Ten years after Hurricane Sandy unleashed its devastation on New York City and the surrounding region, the images of its wrath remain indelible.
When the monster 900-mile-wide storm made landfall just south of Mantoloking, NJ on Oct. 29, 2012, it dealt a catastrophic blow to coastal communities all along the Jersey Shore and Long Island oceanfront and sent floodwaters coursing far inland.
The superstorm’s rage smashed New Jersey’s iconic Seaside Heights pier into matchsticks and stranded the skeletal remains of the Jet Star roller coaster amid the waves.
A storm-sparked blaze in Breezy Point, Queens burned at least 50 homes to the ground as floods kept firefighters at bay.
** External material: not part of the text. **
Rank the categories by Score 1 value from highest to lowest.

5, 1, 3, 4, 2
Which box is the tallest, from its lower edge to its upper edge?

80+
Staten Island neighborhoods like Fox Beach were all but obliterated.
A 14-foot storm surge in lower Manhattan filled much of the city’s subway system with corrosive ocean water, causing an estimated $5 billion in damage to the MTA’s infrastructure alone.
Fleets of yellow cabs parked in Hoboken, NJ were flooded up to their windows. Region-wide power outages plunged eight million households into darkness for days and even weeks.
The Centers for Disease Control attributed 117 deaths to the storm, 87 of them in and around NYC. Twenty New Yorkers tragically drowned in their own homes.